Arnav Gupta · Independent Researcher, Nepal · arXiv, 2026 (v2)

A label-free stopping rule for few-shot label acquisition, grounded in the spectral geometry of learned representations.

Abstract

Few-shot label acquisition lacks a label-free signal for when additional labels cease to improve accuracy. Existing stopping criteria either require a held-out validation set (violating the few-shot premise) or rely on heuristic proxies with no theoretical grounding. We introduce the spectral saturation index S(K) = erank(Σ̂⁽ᴷ⁾_W)/K, where erank is the exponential spectral entropy of the pooled within-class covariance and K is the per-class support size. S(K) measures the exploration rate per label; when the explored spectral subspace saturates, S(K) drops below a fixed threshold τ = 0.02 and marginal accuracy gains vanish. Across 49 real tasks (binary, 5-way, 10-way) and three frozen backbones (PCA-50, CLIP ViT-B/32, DINOv2 ViT-S/14), S(K) correlates strongly with the marginal gain on doubling the support set (ρpool = 0.6366, p = 2.9 × 10⁻⁵⁷, cluster-bootstrap 95% CI [0.551, 0.720]). A fixed τ = 0.02 classifies stop/continue decisions with cluster-bootstrap AUC = 0.787 [95% CI: 0.713, 0.860] and achieves high recall on meaningful gains (∆A > 1%). A partial correlation controlling for log K yields ρpartial = 0.324 (p = 1.65 × 10⁻¹³), confirming S(K) carries spectral information beyond the shared K-dependence. Theory predicts this from first principles: the population effective rank sets the saturation scale Ksat ≈ erank(Σ_W)/τ; τ = 0.02 sits at the boundary between the first and second descent (Nakkiran et al., 2021); and the O(1/K) bias in sample effective rank explains the small-K hump in S(K). For practitioners using unregularized linear probes (C = ∞): halt when S(K) < 0.02 (PCA-50, hard stop); monitor S(K) dropping from ∼ 0.3 → 0.05 (foundation models, diminishing-returns signal). Computation is ∼ 1 ms at d = 50.

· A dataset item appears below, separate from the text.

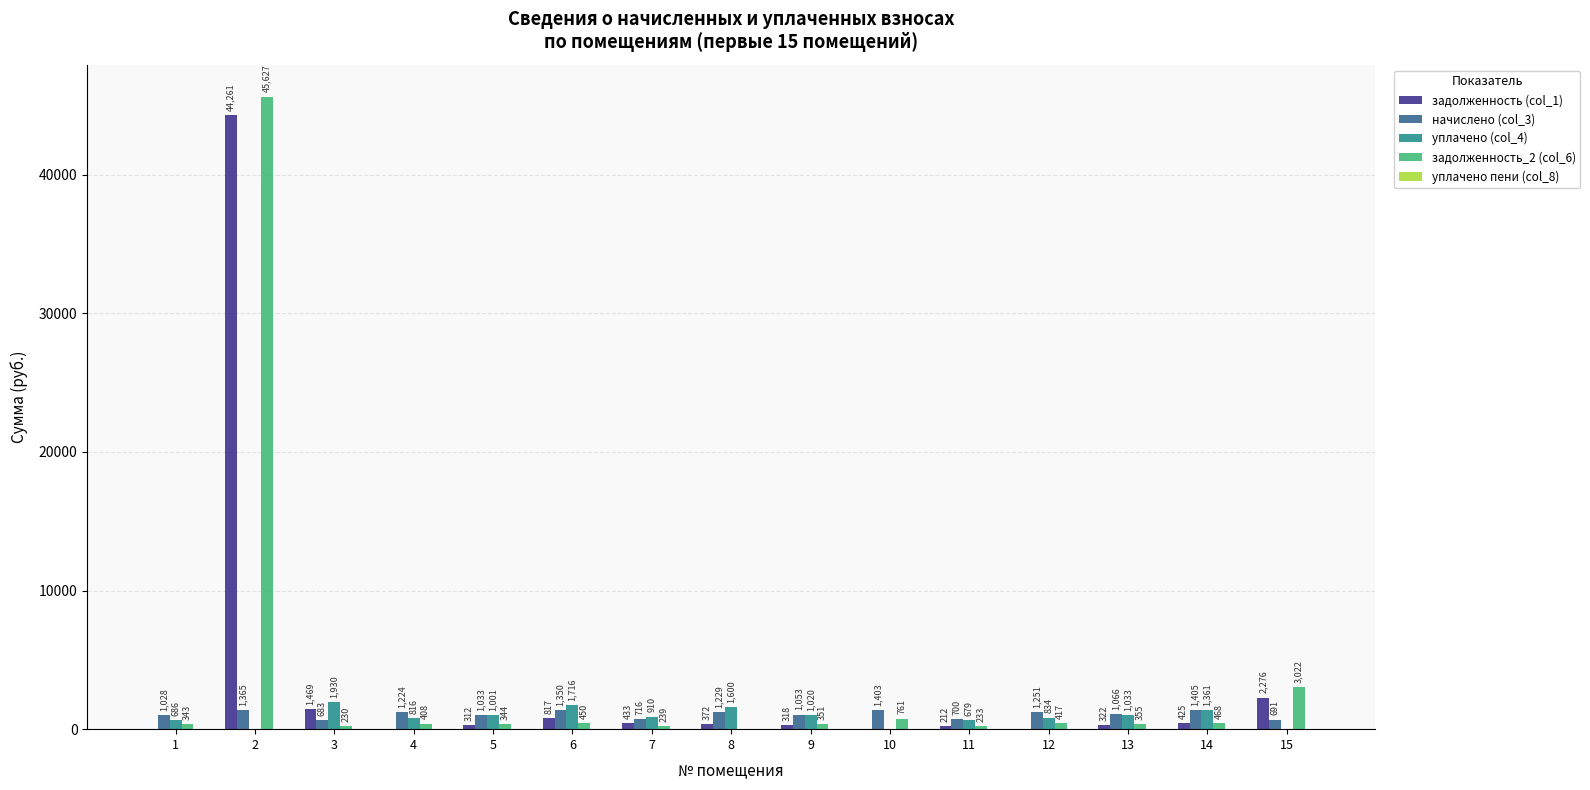

At which label is начислено (col_3) closest to 1043?

9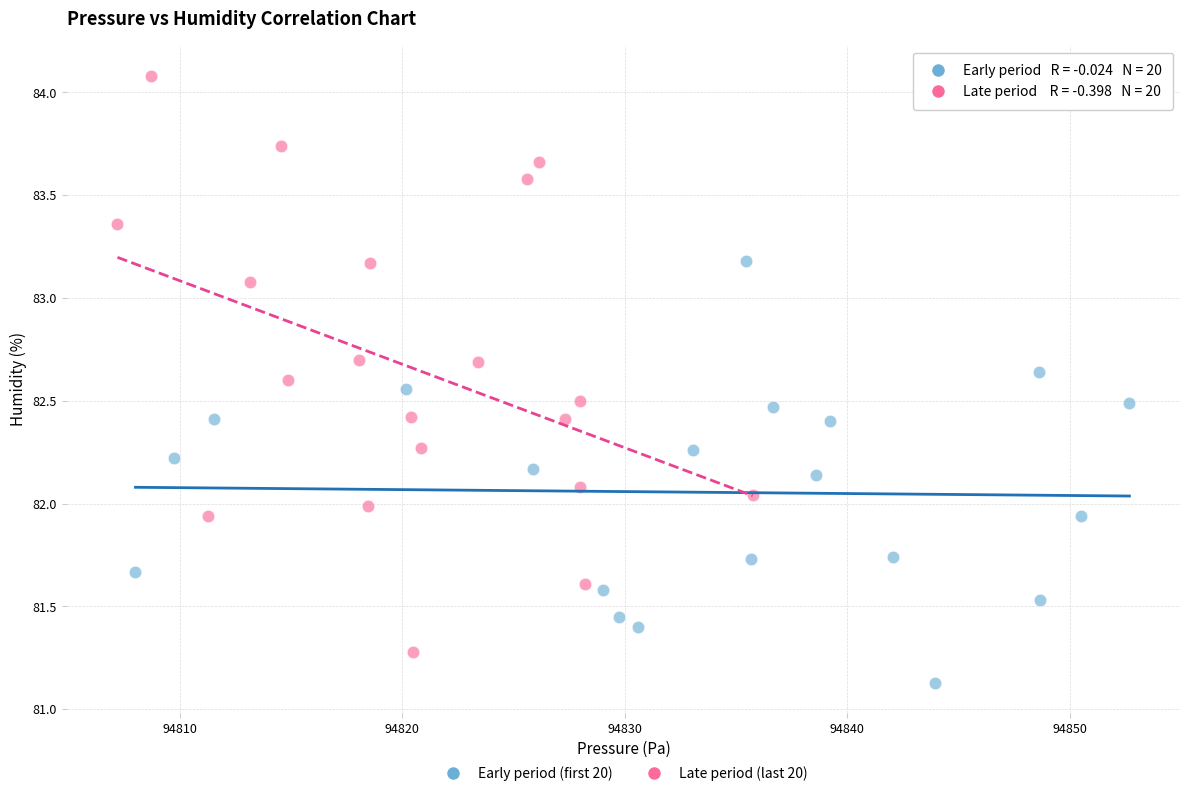

Which series reaches the minimum Y coordinate?

Early period (first 20)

  • Introduced the label-free spectral saturation index S(K) = erank(Σ̂⁽ᴷ⁾_W)/K — measures the exploration rate per label; drops below τ = 0.02 when spectral saturation is reached and marginal accuracy gains vanish.
  • Validated across 49 real tasks (binary, 5-way, 10-way) and three frozen backbones (PCA-50, CLIP ViT-B/32, DINOv2 ViT-S/14) — pooled Spearman ρ = 0.6366 (p = 2.9 × 10⁻⁵⁷, cluster-bootstrap 95% CI [0.551, 0.720]).
  • Fixed threshold τ = 0.02 achieves cluster-bootstrap AUC = 0.787 [95% CI: 0.713, 0.860] with 100% recall on meaningful gains (∆A > 1%).
  • Proved two-sided bounds on saturation point: Ksat(τ) ∈ [(1 ± ε)r/τ]; established O(1/K) bias theory explaining the small-K hump in S(K).